▶ _SOURCE DOCUMENT_:
↓↓↓

We are not sure if this part will be part of NAPI-RS, but it is something that is really worthy of exploration.
This is the biggest challenge that many existing projects written in Rust face when trying to provide JavaScript plugins: swc-project/swc#2175.

There are several potentially effective ways to do this that are worth a try.

Lazy Serialize via a Proxy Object

Take the AST plugin as an example, not all plugins need to access or update the entire AST object. Plugins usually only need to access or update a small part of the entire AST, so we don't need to serialize the entire AST to return to JavaScript in the first place: luizperes/simdjson_nodejs#28 (comment). In simdjson package, they provide the valueForKeyPath("foo.bar[1]") API to access the real data in the large object, and serialize/deserialize it on demand. We can provide a more friendly way to do that with Proxy (like immer).

Serialize/Deserialize via WebAssembly in Node.js

From one of my tests in 2017: The overhead of creating JavaScript objects in WebAssembly is much smaller than in Native Addon. (I lost the original data, maybe we can re-test it with the latest Node.js and Rust). Plus, the StringRef proposal will make the serialization much faster in WebAssembly if used properly.

Stream integration

Like Promise, Stream is also the keystone of Node.js applications. Creating Stream and consuming Stream is really important in many scenarios, like SSR and large data processing apps.

Extendable CLI API

Rush stack is trying to integrate with NAPI-RS, and we want to adopt more integration solutions like Turoborepo, Nx in the future: microsoft/rushstack#3961.
We need to split things in CLI into an independent package to provide the same ability as in @napi-rs/cli.

Documents and articles

As developers discover that Rust can do many things that Node.js can't easily do, and that users don't have to deal with node-gyp as often as they do with C/C++ projects, more and more Node.js developers are experimenting with introducing Rust and NAPI-RS into their projects.

↑↑↑

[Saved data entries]
↓↓↓

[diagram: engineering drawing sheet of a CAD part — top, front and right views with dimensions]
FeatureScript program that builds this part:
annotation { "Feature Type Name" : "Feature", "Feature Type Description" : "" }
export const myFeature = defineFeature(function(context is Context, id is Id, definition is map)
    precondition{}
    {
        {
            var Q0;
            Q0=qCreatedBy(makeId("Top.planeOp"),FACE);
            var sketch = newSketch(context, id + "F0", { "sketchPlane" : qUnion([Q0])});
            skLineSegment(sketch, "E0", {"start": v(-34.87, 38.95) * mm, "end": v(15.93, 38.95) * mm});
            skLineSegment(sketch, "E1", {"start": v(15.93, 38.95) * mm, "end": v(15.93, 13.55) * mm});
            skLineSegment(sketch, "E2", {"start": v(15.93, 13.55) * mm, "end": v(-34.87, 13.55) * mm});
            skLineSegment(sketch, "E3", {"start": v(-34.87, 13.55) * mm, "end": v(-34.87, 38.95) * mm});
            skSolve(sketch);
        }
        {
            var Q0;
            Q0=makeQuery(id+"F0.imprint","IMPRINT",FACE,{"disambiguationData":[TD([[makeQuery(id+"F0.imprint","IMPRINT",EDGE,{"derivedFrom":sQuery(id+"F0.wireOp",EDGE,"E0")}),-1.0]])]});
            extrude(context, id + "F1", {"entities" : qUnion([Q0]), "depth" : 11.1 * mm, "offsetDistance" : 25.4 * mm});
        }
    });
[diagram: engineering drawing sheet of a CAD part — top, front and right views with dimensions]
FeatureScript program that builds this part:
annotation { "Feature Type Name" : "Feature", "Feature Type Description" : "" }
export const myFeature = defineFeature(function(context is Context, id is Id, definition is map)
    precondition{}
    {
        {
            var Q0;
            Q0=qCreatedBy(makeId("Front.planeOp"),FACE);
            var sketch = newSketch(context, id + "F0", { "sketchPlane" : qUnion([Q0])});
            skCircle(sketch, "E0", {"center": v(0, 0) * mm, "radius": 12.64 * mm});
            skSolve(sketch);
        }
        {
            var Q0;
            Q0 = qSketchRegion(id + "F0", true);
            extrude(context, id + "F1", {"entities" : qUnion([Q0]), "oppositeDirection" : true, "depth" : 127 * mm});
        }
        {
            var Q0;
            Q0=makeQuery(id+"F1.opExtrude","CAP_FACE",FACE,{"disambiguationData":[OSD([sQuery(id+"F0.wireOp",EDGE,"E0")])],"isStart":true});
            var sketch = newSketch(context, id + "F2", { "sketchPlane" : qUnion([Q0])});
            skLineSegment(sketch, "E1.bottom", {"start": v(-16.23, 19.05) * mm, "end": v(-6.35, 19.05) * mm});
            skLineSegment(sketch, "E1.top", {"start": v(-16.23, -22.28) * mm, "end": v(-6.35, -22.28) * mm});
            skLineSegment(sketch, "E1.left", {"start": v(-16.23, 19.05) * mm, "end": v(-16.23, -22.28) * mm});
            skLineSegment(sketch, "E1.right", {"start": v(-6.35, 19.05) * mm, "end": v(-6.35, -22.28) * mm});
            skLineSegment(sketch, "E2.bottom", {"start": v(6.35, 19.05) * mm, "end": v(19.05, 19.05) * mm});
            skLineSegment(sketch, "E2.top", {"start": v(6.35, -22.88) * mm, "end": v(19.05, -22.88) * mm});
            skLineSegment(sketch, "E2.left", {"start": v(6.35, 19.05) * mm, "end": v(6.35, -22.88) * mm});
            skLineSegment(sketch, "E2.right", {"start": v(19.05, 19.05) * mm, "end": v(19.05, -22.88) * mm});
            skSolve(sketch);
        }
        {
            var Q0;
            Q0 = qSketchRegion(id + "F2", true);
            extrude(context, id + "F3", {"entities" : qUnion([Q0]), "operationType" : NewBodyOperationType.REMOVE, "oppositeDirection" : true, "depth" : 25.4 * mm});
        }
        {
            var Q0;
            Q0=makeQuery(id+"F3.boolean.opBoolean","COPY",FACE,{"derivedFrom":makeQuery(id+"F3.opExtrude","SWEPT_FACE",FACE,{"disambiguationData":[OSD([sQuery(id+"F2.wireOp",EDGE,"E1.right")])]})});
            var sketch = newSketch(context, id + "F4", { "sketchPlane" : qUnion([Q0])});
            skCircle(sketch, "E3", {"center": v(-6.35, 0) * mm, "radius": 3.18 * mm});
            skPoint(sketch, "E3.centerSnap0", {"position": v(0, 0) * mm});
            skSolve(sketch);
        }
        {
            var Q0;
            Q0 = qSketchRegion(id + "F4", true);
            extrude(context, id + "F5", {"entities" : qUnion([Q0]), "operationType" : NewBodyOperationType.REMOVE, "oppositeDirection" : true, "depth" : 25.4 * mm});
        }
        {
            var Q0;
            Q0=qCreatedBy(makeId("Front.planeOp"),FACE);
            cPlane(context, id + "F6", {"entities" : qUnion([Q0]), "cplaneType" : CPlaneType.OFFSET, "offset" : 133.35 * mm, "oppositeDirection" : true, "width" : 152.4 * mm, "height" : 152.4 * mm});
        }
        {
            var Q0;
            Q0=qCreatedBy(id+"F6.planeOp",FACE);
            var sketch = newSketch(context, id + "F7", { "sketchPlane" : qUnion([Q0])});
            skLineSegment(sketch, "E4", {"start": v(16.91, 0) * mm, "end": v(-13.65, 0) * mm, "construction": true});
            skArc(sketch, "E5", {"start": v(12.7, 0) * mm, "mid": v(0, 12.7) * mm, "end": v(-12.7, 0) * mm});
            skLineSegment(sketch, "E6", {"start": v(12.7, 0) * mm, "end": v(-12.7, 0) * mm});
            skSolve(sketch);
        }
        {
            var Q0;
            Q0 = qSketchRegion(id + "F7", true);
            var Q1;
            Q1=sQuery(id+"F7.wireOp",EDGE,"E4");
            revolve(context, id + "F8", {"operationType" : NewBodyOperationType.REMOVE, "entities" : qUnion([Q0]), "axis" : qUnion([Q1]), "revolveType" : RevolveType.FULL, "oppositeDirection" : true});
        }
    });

↑↑↑

▶ _ACTIVITY_: Can you extend the NAPI-RS roadmap notes past their final sentence?

▶ _TASK RESPONSE_:
While NAPI-RS greatly reduces the mental burden of writing Rust and Node.js APIs, JavaScript is ultimately very different from Rust at the language level. We should definitely provide such materials: Adam Wathan's twitter

Enhace Publishing Strategy

This is not something that can be done in the 3.0 release, it requires a lot of projects in the community to work together.
In this part, we mainly need to help npm/rfcs#519 to land as soon as possible

Debug symbols

Native addon may crash during run time. When publishing to npm, the binary usually does not contain debug symbols in order to reduce the size of the installation. This makes it difficult to identify the issue when a crash occurs.
We should provide a solution to upload the separated debug symbols automatically and download them on demand.
Developers can use napi debug-symbols download PACKAGE_NAME and let the crash happen again, then they will get the correct stack trace and report it to package maintainers.

[yisibl]

Yes, I need symbols! In order to debug resvg-js in the server, I had to disabled strip and then build a new binary.

[timfish]

then they will get the correct stack trace

Unless you attach a debugger, wont you only get stack traces for Rust panics?

I've used the crash-handler, minidumper and minidump-processor crates to get stack traces for crashes from unsafe code and non-Rust dependencies.

[djd0723]

Documents and articles

As developers discover that Rust can do many things that Node.js can't easily do, and that users don't have to deal with node-gyp as often as they do with C/C++ projects, more and more Node.js developers are experimenting with introducing Rust and NAPI-RS into their projects. While NAPI-RS greatly reduces the mental burden of writing Rust and Node.js APIs, JavaScript is ultimately very different from Rust at the language level. We should definitely provide such materials: Adam Wathan's twitter

Writing out some regular JavaScript code and then asking ChatGPT to rewrite it into a different programming language has quickly become my preferred way of getting started learning a new language.

[andymac4182]

I am using the 3.0 release to write a new tool. I am curious if there is a list of tasks to complete 3.0 and get it released? I would prefer to not depend on a pre-release when I release my tool.